Recorded data
+++

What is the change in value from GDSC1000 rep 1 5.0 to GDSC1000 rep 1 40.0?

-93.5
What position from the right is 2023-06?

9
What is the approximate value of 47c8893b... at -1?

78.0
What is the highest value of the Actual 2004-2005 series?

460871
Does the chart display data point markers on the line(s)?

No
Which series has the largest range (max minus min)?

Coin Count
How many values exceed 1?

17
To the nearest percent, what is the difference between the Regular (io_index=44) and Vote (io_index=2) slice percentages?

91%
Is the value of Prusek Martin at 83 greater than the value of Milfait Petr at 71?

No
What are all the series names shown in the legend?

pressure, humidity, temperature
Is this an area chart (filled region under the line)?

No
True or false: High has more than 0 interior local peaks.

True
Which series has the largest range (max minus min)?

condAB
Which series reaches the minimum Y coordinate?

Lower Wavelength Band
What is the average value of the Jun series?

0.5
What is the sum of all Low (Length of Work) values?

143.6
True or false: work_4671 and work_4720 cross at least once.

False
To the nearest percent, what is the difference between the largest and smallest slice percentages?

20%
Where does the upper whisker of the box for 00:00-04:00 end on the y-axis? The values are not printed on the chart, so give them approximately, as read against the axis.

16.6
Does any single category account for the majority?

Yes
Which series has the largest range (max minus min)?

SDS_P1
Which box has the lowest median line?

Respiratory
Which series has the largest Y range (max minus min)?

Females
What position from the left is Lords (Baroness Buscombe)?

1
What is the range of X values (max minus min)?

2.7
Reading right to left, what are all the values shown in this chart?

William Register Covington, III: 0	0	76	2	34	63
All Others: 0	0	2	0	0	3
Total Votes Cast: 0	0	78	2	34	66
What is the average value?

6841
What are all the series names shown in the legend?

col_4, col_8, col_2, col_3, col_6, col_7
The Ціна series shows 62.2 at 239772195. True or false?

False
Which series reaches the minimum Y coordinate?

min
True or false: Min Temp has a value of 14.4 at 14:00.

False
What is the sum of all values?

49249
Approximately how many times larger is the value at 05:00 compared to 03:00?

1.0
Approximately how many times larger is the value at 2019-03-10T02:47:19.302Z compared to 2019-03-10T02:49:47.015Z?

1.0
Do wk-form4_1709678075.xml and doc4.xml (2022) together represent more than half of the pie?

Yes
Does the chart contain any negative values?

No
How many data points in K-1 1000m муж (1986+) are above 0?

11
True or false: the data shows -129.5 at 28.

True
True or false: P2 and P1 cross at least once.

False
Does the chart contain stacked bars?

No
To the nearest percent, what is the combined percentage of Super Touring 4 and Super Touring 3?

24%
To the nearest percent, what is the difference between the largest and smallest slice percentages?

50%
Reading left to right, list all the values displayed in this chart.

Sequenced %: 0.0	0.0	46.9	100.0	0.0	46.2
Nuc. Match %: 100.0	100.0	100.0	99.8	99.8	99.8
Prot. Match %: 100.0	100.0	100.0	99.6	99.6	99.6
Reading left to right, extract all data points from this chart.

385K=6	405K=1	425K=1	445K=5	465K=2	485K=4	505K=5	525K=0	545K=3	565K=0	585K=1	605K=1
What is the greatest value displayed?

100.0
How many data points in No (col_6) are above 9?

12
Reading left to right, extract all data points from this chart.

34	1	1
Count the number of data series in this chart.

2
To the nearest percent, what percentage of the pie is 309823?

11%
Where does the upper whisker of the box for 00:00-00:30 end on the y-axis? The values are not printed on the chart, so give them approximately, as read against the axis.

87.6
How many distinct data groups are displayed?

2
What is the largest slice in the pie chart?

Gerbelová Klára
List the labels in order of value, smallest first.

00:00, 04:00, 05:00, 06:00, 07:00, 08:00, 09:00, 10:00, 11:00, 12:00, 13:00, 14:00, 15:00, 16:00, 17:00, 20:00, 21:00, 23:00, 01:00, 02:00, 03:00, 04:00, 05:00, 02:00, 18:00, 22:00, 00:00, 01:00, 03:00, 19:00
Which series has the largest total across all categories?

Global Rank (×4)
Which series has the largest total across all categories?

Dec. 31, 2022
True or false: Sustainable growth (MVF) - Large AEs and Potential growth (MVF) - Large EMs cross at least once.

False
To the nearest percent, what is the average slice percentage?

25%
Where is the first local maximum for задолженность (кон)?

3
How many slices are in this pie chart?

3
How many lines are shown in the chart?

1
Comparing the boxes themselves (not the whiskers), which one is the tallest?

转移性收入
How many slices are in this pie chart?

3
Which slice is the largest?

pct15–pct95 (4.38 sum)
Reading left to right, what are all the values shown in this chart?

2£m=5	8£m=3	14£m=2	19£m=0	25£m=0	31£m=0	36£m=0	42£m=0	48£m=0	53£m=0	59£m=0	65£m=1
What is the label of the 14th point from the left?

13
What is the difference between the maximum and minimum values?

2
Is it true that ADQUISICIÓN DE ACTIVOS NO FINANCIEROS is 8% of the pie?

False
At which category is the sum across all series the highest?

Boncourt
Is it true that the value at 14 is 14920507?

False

+++

**Task prompt:** Put the lines above into a JSON list of strings with one string per line, omitting the blank lines.

**Response area:**
[
  "What is the change in value from GDSC1000 rep 1 5.0 to GDSC1000 rep 1 40.0?",
  "-93.5",
  "What position from the right is 2023-06?",
  "9",
  "What is the approximate value of 47c8893b... at -1?",
  "78.0",
  "What is the highest value of the Actual 2004-2005 series?",
  "460871",
  "Does the chart display data point markers on the line(s)?",
  "No",
  "Which series has the largest range (max minus min)?",
  "Coin Count",
  "How many values exceed 1?",
  "17",
  "To the nearest percent, what is the difference between the Regular (io_index=44) and Vote (io_index=2) slice percentages?",
  "91%",
  "Is the value of Prusek Martin at 83 greater than the value of Milfait Petr at 71?",
  "No",
  "What are all the series names shown in the legend?",
  "pressure, humidity, temperature",
  "Is this an area chart (filled region under the line)?",
  "No",
  "True or false: High has more than 0 interior local peaks.",
  "True",
  "Which series has the largest range (max minus min)?",
  "condAB",
  "Which series reaches the minimum Y coordinate?",
  "Lower Wavelength Band",
  "What is the average value of the Jun series?",
  "0.5",
  "What is the sum of all Low (Length of Work) values?",
  "143.6",
  "True or false: work_4671 and work_4720 cross at least once.",
  "False",
  "To the nearest percent, what is the difference between the largest and smallest slice percentages?",
  "20%",
  "Where does the upper whisker of the box for 00:00-04:00 end on the y-axis? The values are not printed on the chart, so give them approximately, as read against the axis.",
  "16.6",
  "Does any single category account for the majority?",
  "Yes",
  "Which series has the largest range (max minus min)?",
  "SDS_P1",
  "Which box has the lowest median line?",
  "Respiratory",
  "Which series has the largest Y range (max minus min)?",
  "Females",
  "What position from the left is Lords (Baroness Buscombe)?",
  "1",
  "What is the range of X values (max minus min)?",
  "2.7",
  "Reading right to left, what are all the values shown in this chart?",
  "William Register Covington, III: 0\t0\t76\t2\t34\t63",
  "All Others: 0\t0\t2\t0\t0\t3",
  "Total Votes Cast: 0\t0\t78\t2\t34\t66",
  "What is the average value?",
  "6841",
  "What are all the series names shown in the legend?",
  "col_4, col_8, col_2, col_3, col_6, col_7",
  "The Ціна series shows 62.2 at 239772195. True or false?",
  "False",
  "Which series reaches the minimum Y coordinate?",
  "min",
  "True or false: Min Temp has a value of 14.4 at 14:00.",
  "False",
  "What is the sum of all values?",
  "49249",
  "Approximately how many times larger is the value at 05:00 compared to 03:00?",
  "1.0",
  "Approximately how many times larger is the value at 2019-03-10T02:47:19.302Z compared to 2019-03-10T02:49:47.015Z?",
  "1.0",
  "Do wk-form4_1709678075.xml and doc4.xml (2022) together represent more than half of the pie?",
  "Yes",
  "Does the chart contain any negative values?",
  "No",
  "How many data points in K-1 1000m муж (1986+) are above 0?",
  "11",
  "True or false: the data shows -129.5 at 28.",
  "True",
  "True or false: P2 and P1 cross at least once.",
  "False",
  "Does the chart contain stacked bars?",
  "No",
  "To the nearest percent, what is the combined percentage of Super Touring 4 and Super Touring 3?",
  "24%",
  "To the nearest percent, what is the difference between the largest and smallest slice percentages?",
  "50%",
  "Reading left to right, list all the values displayed in this chart.",
  "Sequenced %: 0.0\t0.0\t46.9\t100.0\t0.0\t46.2",
  "Nuc. Match %: 100.0\t100.0\t100.0\t99.8\t99.8\t99.8",
  "Prot. Match %: 100.0\t100.0\t100.0\t99.6\t99.6\t99.6",
  "Reading left to right, extract all data points from this chart.",
  "385K=6\t405K=1\t425K=1\t445K=5\t465K=2\t485K=4\t505K=5\t525K=0\t545K=3\t565K=0\t585K=1\t605K=1",
  "What is the greatest value displayed?",
  "100.0",
  "How many data points in No (col_6) are above 9?",
  "12",
  "Reading left to right, extract all data points from this chart.",
  "34\t1\t1",
  "Count the number of data series in this chart.",
  "2",
  "To the nearest percent, what percentage of the pie is 309823?",
  "11%",
  "Where does the upper whisker of the box for 00:00-00:30 end on the y-axis? The values are not printed on the chart, so give them approximately, as read against the axis.",
  "87.6",
  "How many distinct data groups are displayed?",
  "2",
  "What is the largest slice in the pie chart?",
  "Gerbelová Klára",
  "List the labels in order of value, smallest first.",
  "00:00, 04:00, 05:00, 06:00, 07:00, 08:00, 09:00, 10:00, 11:00, 12:00, 13:00, 14:00, 15:00, 16:00, 17:00, 20:00, 21:00, 23:00, 01:00, 02:00, 03:00, 04:00, 05:00, 02:00, 18:00, 22:00, 00:00, 01:00, 03:00, 19:00",
  "Which series has the largest total across all categories?",
  "Global Rank (×4)",
  "Which series has the largest total across all categories?",
  "Dec. 31, 2022",
  "True or false: Sustainable growth (MVF) - Large AEs and Potential growth (MVF) - Large EMs cross at least once.",
  "False",
  "To the nearest percent, what is the average slice percentage?",
  "25%",
  "Where is the first local maximum for задолженность (кон)?",
  "3",
  "How many slices are in this pie chart?",
  "3",
  "How many lines are shown in the chart?",
  "1",
  "Comparing the boxes themselves (not the whiskers), which one is the tallest?",
  "转移性收入",
  "How many slices are in this pie chart?",
  "3",
  "Which slice is the largest?",
  "pct15–pct95 (4.38 sum)",
  "Reading left to right, what are all the values shown in this chart?",
  "2£m=5\t8£m=3\t14£m=2\t19£m=0\t25£m=0\t31£m=0\t36£m=0\t42£m=0\t48£m=0\t53£m=0\t59£m=0\t65£m=1",
  "What is the label of the 14th point from the left?",
  "13",
  "What is the difference between the maximum and minimum values?",
  "2",
  "Is it true that ADQUISICIÓN DE ACTIVOS NO FINANCIEROS is 8% of the pie?",
  "False",
  "At which category is the sum across all series the highest?",
  "Boncourt",
  "Is it true that the value at 14 is 14920507?",
  "False"
]